[Selected extract Boundary: Start]

Nevertheless, if it has required a prodigious labor, it is assuredly worthwhile in behalf of the young men who throng our temple gates, as well as for those who are to come after us.
Every line of this book has been written in the conviction that the real history of Masonry is great enough, and its simple teaching grand enough, without the embellishment of legend, much less of occultism.
It proceeds from first to last upon the assurance that all that we need to do is to remove the scaffolding from the historic temple of Masonry and let it stand out in the sunlight, where all men can see its beauty and symmetry, and that it will command the respect of the most critical and searching intellects, as well as the homage of all who love mankind.
By this faith the long study has been guided; in this confidence it has been completed.
To this end the sources of Masonic scholarship, stored in the library of the Grand Lodge of Iowa, have been explored, and the highest authorities have been cited wherever there is uncertainty—copious references serving not only to substantiate the statements made, but also, it is hoped, to guide the reader into further and more detailed research.
Also, in respect of issues still open to debate and about which differences of opinion obtain, both sides have been given a hearing, so far as space would allow, that the student may weigh and decide the question for himself.
Like all Masonic students of recent times, the writer is richly indebted to the great Research Lodges of England—especially to the Quatuor Coronati Lodge, No. 2076—without whose proceedings this study would have been much harder to write, if indeed it could have been written at all.
Such men as Gould, Hughan, Speth, Crawley, Thorp, to name but a few—not forgetting Pike, Parvin, Mackey, Fort, and others in this country—deserve the perpetual gratitude of the fraternity.
If, at times, in seeking to escape from mere legend, some of them seemed to go too far toward another extreme—forgetting that there is much in Masonry that cannot be traced by name and date—it was but natural in their effort in behalf of authentic history and accurate scholarship.

[Selected extract Boundary: End]
[Excerpted records Boundary: Start]

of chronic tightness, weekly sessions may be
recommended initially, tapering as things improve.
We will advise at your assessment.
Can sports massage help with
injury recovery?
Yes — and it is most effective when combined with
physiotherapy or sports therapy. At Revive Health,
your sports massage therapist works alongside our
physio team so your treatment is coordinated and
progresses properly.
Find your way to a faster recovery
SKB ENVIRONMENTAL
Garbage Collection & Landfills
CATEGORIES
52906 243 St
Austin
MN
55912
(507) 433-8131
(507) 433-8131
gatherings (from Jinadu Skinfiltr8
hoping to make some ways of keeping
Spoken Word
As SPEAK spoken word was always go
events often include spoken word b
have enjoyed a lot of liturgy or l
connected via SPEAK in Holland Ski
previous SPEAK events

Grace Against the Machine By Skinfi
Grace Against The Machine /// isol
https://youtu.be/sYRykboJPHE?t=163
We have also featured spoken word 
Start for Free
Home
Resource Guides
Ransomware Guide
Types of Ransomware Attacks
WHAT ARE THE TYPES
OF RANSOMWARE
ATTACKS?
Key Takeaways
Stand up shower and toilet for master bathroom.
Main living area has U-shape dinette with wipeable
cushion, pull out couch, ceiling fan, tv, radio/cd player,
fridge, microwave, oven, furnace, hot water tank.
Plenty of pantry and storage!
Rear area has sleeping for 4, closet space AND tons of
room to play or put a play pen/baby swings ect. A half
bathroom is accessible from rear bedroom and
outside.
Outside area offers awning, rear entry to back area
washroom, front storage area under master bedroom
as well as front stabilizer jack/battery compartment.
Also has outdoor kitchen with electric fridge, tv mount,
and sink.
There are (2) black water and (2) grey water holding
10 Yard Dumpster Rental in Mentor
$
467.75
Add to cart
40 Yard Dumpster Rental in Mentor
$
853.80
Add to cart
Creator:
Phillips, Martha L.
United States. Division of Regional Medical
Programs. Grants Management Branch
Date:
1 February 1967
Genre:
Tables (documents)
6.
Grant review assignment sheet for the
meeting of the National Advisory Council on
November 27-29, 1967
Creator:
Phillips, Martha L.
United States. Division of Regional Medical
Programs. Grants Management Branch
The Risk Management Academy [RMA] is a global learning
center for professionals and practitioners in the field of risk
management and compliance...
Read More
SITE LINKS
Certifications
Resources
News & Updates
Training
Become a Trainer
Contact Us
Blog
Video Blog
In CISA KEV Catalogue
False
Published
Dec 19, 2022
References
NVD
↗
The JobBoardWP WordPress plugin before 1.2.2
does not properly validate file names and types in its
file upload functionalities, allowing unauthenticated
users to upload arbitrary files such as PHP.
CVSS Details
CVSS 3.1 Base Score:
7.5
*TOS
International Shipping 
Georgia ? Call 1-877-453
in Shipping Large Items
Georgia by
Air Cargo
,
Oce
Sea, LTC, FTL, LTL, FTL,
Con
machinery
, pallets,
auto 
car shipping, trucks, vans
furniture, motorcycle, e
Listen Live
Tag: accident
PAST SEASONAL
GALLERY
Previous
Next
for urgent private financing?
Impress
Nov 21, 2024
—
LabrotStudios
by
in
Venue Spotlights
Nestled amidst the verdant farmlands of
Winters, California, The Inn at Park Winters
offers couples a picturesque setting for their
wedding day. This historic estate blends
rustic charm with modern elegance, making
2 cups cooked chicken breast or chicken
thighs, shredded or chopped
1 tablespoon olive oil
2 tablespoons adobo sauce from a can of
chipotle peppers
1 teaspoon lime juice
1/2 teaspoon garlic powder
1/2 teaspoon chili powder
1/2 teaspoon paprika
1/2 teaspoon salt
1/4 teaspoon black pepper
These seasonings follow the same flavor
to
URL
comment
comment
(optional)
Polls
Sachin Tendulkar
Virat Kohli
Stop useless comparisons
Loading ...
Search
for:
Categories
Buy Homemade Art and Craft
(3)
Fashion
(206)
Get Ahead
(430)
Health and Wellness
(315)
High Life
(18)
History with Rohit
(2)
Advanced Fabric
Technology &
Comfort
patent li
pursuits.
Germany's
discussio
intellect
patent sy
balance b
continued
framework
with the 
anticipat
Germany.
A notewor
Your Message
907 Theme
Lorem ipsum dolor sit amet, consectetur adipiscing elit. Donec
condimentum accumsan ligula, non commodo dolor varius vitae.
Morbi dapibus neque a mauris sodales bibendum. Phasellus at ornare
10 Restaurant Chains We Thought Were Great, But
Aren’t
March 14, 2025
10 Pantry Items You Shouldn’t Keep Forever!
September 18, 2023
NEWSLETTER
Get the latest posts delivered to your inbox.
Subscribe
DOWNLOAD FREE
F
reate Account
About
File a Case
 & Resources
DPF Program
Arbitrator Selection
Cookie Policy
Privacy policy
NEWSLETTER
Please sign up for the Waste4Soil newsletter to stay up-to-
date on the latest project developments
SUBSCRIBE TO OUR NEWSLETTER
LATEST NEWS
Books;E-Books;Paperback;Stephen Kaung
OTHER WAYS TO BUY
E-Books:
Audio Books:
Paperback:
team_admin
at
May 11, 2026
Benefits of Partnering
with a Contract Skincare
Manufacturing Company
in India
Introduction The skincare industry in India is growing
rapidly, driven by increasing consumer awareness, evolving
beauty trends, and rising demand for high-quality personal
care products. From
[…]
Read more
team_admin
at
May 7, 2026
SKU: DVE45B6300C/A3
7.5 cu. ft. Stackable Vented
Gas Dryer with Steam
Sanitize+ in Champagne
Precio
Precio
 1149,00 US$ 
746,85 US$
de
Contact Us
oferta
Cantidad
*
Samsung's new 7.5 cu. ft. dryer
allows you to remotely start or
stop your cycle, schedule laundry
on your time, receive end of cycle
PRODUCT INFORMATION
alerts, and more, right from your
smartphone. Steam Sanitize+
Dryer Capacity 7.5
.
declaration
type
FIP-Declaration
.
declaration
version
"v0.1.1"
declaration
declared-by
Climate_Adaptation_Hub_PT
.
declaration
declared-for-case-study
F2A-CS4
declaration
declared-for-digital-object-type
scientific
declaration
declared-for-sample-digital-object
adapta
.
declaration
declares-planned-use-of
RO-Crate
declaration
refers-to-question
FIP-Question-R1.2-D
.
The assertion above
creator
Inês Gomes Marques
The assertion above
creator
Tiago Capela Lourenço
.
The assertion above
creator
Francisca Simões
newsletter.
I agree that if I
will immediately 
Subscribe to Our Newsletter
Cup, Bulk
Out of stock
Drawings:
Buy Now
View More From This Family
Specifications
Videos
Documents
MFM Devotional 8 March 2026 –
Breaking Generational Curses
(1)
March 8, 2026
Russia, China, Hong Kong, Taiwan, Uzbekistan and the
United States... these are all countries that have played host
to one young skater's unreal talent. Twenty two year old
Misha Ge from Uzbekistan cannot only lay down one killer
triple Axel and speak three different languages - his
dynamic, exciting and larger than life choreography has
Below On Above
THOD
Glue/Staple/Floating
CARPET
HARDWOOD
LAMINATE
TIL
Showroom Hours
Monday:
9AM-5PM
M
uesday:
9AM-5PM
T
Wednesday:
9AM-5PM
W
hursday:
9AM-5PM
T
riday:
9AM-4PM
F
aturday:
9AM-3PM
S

[Excerpted records Boundary: End]

= Tasks for this exercise =
1. Could you condense the paragraph of the Masonry preface that runs from "Like all Masonic students" to "accurate scholarship" into a short list of its main facts?
2. Can you carry the preface on the history of Masonry on from its final sentence?

= Per-task answers =
1.
- The writer owes a great debt to the Research Lodges of England, especially Quatuor Coronati Lodge, No. 2076. Without their proceedings, the study would have been much harder to write, if it could have been written at all.
- Gould, Hughan, Speth, Crawley, Thorp, Pike, Parvin, Mackey, Fort and others deserve the fraternity's lasting gratitude.
- Some of them at times went too far from legend toward the other extreme and forgot that much in Masonry cannot be traced by name and date. This was natural, given their effort for authentic history and accurate scholarship.

2.
Alas, most of those named belong now to a time that is gone and to the people who are no longer with us here, but they are recalled by an humble student who would pay them the honor belonging to great men and great Masons.
This book is divided into three parts, as everything Masonic should be: Prophecy, History, and Interpretation.
The first part has to do with the hints and foregleams of Masonry in the early history, tradition, mythology, and symbolism of the race—finding its foundations in the nature and need of man, and showing how the stones wrought out by time and struggle were brought from afar to the making of Masonry as we know it.
The second part is a story of the order of builders through the centuries, from the building of the Temple of Solomon to the organization of the mother Grand Lodge of England, and the spread of the Order all over the civilized world.
The third part is a statement and exposition of the faith of Masonry, its philosophy, its religious meaning, its genius, and its ministry to the individual, and through the individual to society and the state.
Such is a bare outline of the purpose, method, plan, and spirit of the work, and if these be kept in mind it is believed that it will tell its story and confide its message.
When a man thinks of our mortal lot—its greatness and its pathos, how much has been wrought out in the past, and how binding is our obligation to preserve and enrich the inheritance of humanity—there comes over him a strange warming of the heart toward all his fellow workers; and especially toward the young, to whom we must soon entrust all that we hold sacred.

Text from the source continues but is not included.